Items from a dataset
Start of Block

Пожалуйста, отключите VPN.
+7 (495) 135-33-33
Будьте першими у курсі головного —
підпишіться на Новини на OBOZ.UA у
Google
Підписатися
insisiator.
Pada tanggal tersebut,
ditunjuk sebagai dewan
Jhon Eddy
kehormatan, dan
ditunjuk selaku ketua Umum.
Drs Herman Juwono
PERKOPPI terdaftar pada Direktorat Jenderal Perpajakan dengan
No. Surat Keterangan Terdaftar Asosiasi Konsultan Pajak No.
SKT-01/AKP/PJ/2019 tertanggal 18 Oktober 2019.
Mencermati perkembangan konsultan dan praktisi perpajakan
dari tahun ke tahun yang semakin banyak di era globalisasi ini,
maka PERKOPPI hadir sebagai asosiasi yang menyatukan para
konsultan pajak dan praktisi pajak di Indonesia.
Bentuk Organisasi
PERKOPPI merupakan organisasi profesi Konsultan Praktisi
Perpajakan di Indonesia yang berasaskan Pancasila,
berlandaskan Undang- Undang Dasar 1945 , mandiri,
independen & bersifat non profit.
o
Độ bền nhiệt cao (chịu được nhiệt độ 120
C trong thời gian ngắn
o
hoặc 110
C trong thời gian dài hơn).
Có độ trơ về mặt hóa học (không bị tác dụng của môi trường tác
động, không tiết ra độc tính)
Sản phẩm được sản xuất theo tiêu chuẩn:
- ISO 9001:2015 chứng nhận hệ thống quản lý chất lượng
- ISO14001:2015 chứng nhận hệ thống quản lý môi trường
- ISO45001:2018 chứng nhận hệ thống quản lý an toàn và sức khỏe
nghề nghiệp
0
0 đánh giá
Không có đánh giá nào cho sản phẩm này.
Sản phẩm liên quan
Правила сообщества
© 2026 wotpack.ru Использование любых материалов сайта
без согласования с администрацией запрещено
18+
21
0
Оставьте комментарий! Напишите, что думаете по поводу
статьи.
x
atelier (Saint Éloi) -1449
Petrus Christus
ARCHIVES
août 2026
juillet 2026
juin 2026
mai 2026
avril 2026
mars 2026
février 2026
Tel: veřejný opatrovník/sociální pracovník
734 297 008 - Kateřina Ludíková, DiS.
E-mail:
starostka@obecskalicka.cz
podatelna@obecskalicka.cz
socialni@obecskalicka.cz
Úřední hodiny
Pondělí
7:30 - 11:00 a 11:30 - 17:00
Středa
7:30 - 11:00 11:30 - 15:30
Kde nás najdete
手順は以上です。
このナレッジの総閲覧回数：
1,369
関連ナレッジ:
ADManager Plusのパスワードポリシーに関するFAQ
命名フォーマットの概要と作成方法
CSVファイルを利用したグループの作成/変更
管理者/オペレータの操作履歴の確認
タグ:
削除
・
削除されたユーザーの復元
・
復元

End of Block

**Activity:** Give the number of lines in the entries that include the string "phẩm", and nothing more.

**Result of the exercise:** 3